Implanté dans la totalité des 13 départements d’Occitanie, le moustique tigre est désormais une réalité de chaque été en Haute-Garonne. La saison de surveillance renforcée est active depuis le 1er mai et court jusqu’au 30 novembre 2026, dans un contexte particulièrement alarmant : 2025 avait battu tous les records régionaux de cas autochtones. Voici comment protéger concrètement votre jardin et votre famille.
Un insecte discret, mais bien installé dans nos jardins
L’Aedes albopictus, plus connu sous le nom de moustique tigre, n’a plus grand-chose d’exotique dans la région toulousaine. Reconnaissable à ses rayures noires et blanches sur les pattes et le thorax, il est de petite taille, vole bas, et a la particularité de piquer en pleine journée, puisqu’il est actif dès le matin et jusque dans la soirée, contrairement au moustique commun. Il ne fait aucun bruit lorsqu’il vole, ce qui le rend d’autant plus difficile à repérer dans un jardin.
Ce qui le rend redoutable, c’est sa capacité à transmettre des maladies graves, comme la dengue, le chikungunya ou le Zika, dès lors qu’il a piqué un voyageur porteur de l’un de ces virus. En 2025, la Haute-Garonne avait enregistré un cas autochtone de dengue, rappelant que Toulouse et sa périphérie ne sont plus à l’abri d’une transmission locale. L’hiver doux 2025-2026 a par ailleurs favorisé un réveil précoce de l’insecte, si bien que la menace pèse sur la saison encore plus tôt qu’à l’accoutumée.
La priorité : supprimer l’eau stagnante dans votre jardin
C’est le geste le plus simple et pourtant le plus décisif, car le moustique tigre pond ses œufs dans quelques centilitres d’eau seulement. Une soucoupe de pot de fleurs, un arrosoir oublié, un jouet d’enfant laissé dehors après la pluie : chacun de ces petits contenants peut devenir un site de reproduction en moins de dix jours. Dans la Métropole de Toulouse, comme partout en Occitanie, ce sont les propriétés privées qui abritent la grande majorité des gîtes larvaires, ce qui signifie que sans implication des habitants, les opérations publiques de démoustication ne peuvent à elles seules contenir la prolifération.
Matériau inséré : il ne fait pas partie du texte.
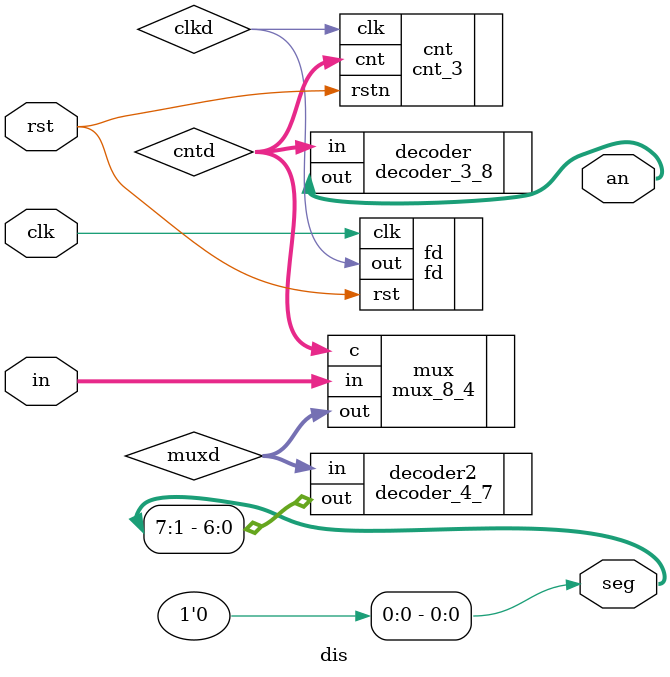
<source format=v>
`timescale 1ns / 1ps


module dis(

    input [0:0]clk,
    input [0:0]rst,
    input [31:0]in,
    
    output[7:0]an,
    output[7:0]seg
    
);

    wire [0:0]clkd;
    wire [2:0]cntd;
    wire [3:0]muxd;

    fd fd(
        .clk(clk),
        .rst(rst),
        .out(clkd)
    );
    
    cnt_3 cnt(
        .clk(clkd),
        .rstn(rst),
        .cnt(cntd)
    );
    
    decoder_3_8 decoder(
        .in(cntd),
        .out(an)
    );
    
    mux_8_4 mux(
        .c(cntd),
        .in(in),
        .out(muxd)
    );
    
    decoder_4_7 decoder2(
        .in(muxd),
        .out(seg[7:1])
    );
    
    assign seg[0]=0;

endmodule
</source>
Le réflexe à adopter est donc simple : vider et retourner régulièrement les soucoupes, les seaux, les arrosoirs et les bâches, nettoyer les gouttières qui retiennent l’eau, et couvrir les récupérateurs d’eau de pluie avec une moustiquaire à maille fine. Après chaque épisode orageux, un passage systématique dans le jardin permet d’éliminer les nouvelles poches d’eau avant que l’insecte n’ait eu le temps d’y pondre.
Se protéger soi et ses proches : les bons outils
Supprimer les gîtes larvaires ne suffit pas toujours, puisque le moustique peut venir d’une propriété voisine. Pour se protéger individuellement, les répulsifs homologués restent la solution la plus fiable, à condition de choisir des formulations adaptées à chaque membre de la famille. Les actifs recommandés sont le DEET (jusqu’à 30 % pour les adultes), l’icaridine ou encore l’IR3535, en respectant impérativement les doses et les restrictions d’âge indiquées sur les notices, notamment pour les jeunes enfants.
Les vêtements clairs et couvrants constituent également une barrière efficace lors des pics d’activité du moustique, en début de matinée et en fin d’après-midi. À l’intérieur, installer des moustiquaires aux fenêtres empêche l’insecte d’entrer dans les pièces, d’autant que les chaleurs estivales poussent à garder les ouvertures largement ventilées. Les pièges pondoirs, qui attirent les femelles avant la ponte, représentent quant à eux une solution complémentaire, et certaines communes de la Métropole de Toulouse proposent à leurs habitants d’en acquérir à prix négocié dans le cadre des campagnes de lutte collective.
Signaler sa présence : un geste citoyen utile
Chaque signalement effectué sur le portail officiel signalement-moustique.anses.fr contribue directement à affiner la cartographie nationale et à déclencher plus rapidement les enquêtes de terrain là où elles sont nécessaires. Lorsqu’un cas confirmé de dengue, de chikungunya ou de Zika est déclaré en Haute-Garonne, l’ARS Occitanie dispose de 72 heures pour lancer une enquête entomologique et, si la présence du moustique tigre est avérée à proximité, déclencher une opération de démoustication ciblée, entièrement financée sur fonds publics.
Avec l’été qui s’installe durablement et la saison de surveillance active jusqu’au 30 novembre, chaque jardin négligé est une opportunité offerte à l’insecte de se multiplier : il serait dommage de passer les prochains mois à côté de son barbecue à cause d’un arrosoir oublié sous l’escalier.